Anyway, Wes is the dad I go to with personal stuff. “There’s more to life than romantic relationships,” he said when Noemi and I broke up. He’s the dean at Carlton College, and I’m pretty sure he spends half his life worrying that I’m going to have a marriage certificate before a bachelor’s degree. “Focus on your friends for a change.”

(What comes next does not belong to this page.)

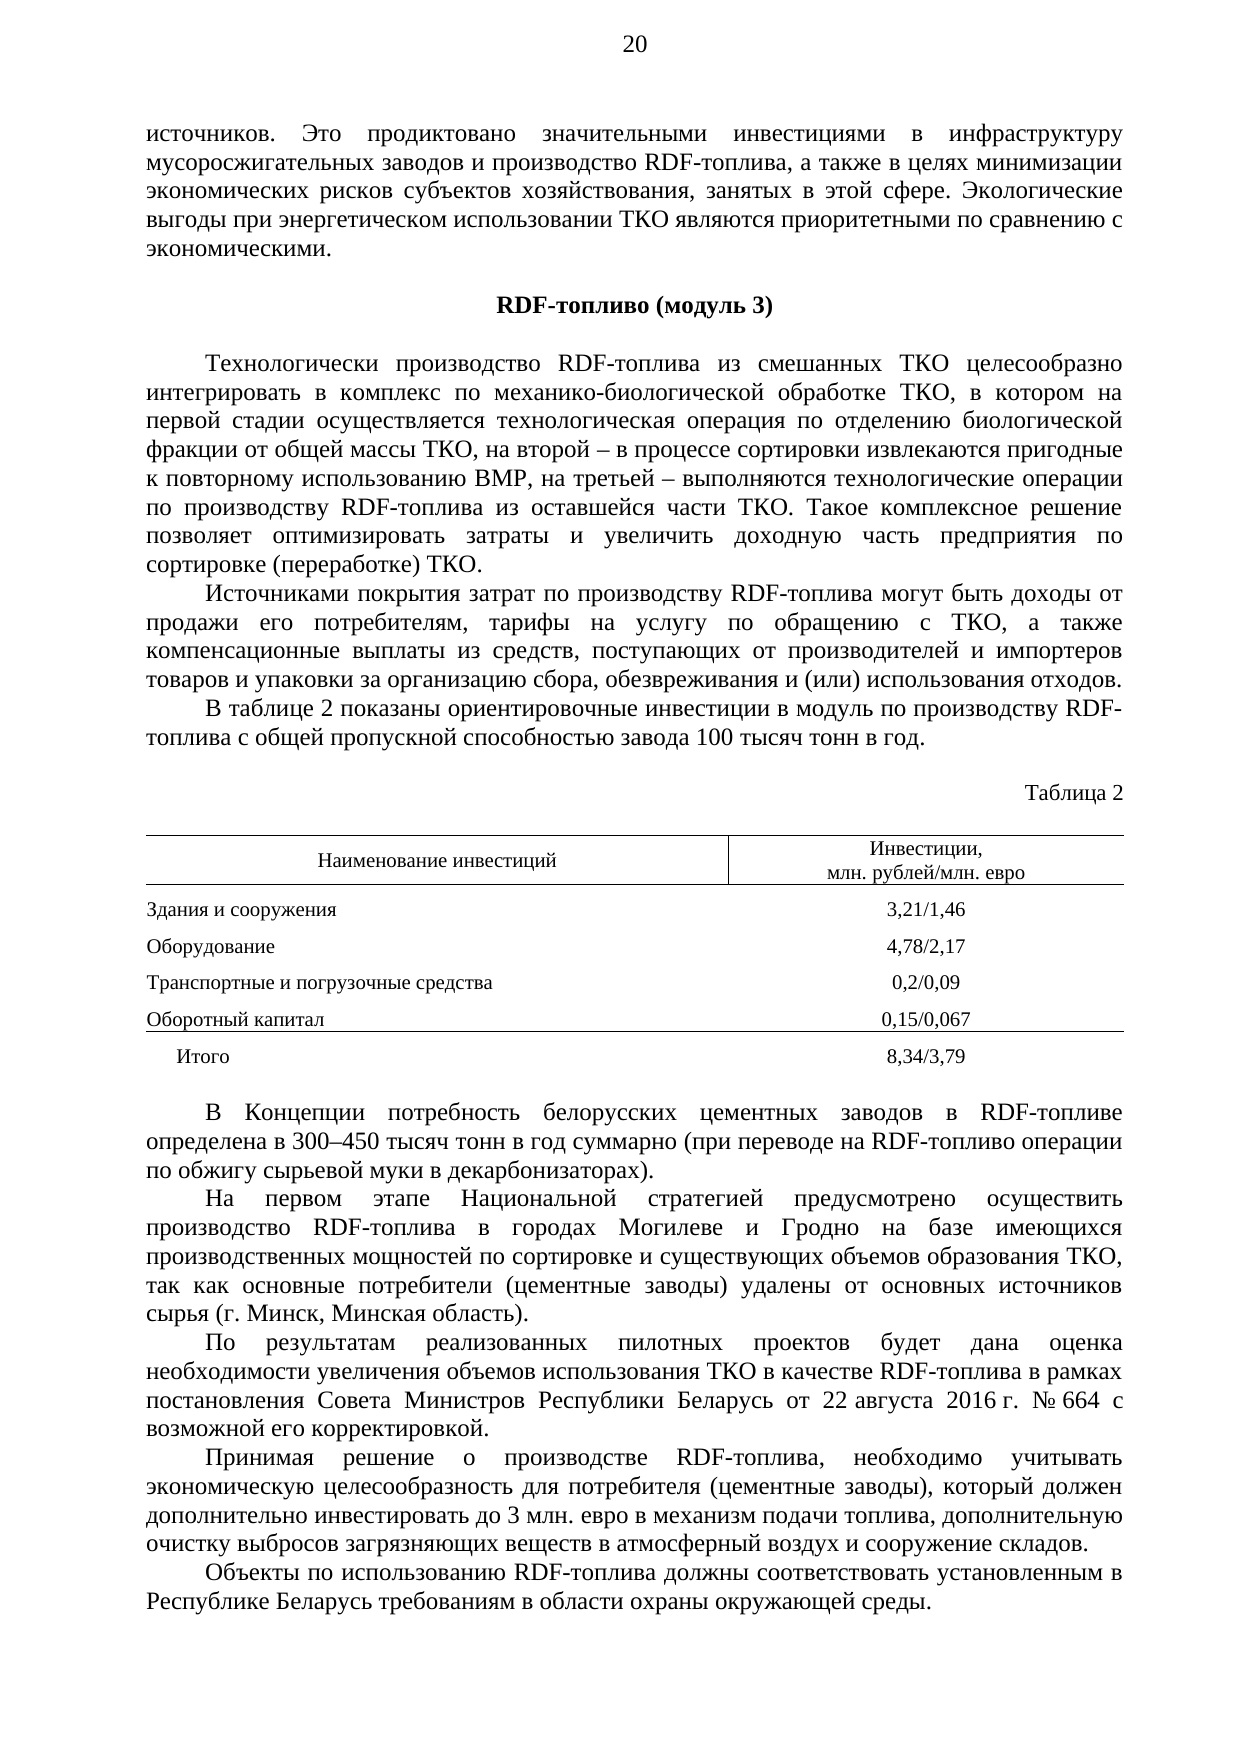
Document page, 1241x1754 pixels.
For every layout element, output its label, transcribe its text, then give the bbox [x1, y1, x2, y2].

Yeah, right. Spoken like a man who’s never met my friends, which he hasn’t, because my Carlton High circle is one of convenience. We’re all people on the fringes of school who drop one another as soon as something better comes along, then go skulking back when it ends. The last time I had real friends was middle school. Wes, who knows way more about my social life than any self-respecting seventeen-year-old should allow, claims it’s because I’ve been a serial dater since ninth grade. And I maintain that it’s the other way around. It’s the ultimate chicken-egg conversation.
At least my new girlfriend likes the same things I do: art, comics, and calorically dense breakfast food with zero nutritional value. Well, girlfriend is probably a stretch. Lara and I haven’t defined things yet. It’s complicated, but I’m all-in enough that I drove forty minutes in rush hour traffic to eat weird doughnuts with her.
I hope I did, anyway.
Ten minutes later, my doughnut’s getting stale. My phone buzzes, and Lara’s name pops up with a string of sad-face emojis. So sorry, can’t be there after all! Something came up.
I tamp down disappointment, because that’s how it is with Lara. Something comes up a lot. I knew when I got into my car that there was a fifty-fifty chance I’d end up eating alone. I pull my plate toward me and take a huge bite of my Cheeto-dusted Bavarian cream and chew thoughtfully. Sweet, salty, with a strong hint of processed cheese. It’s magnificent.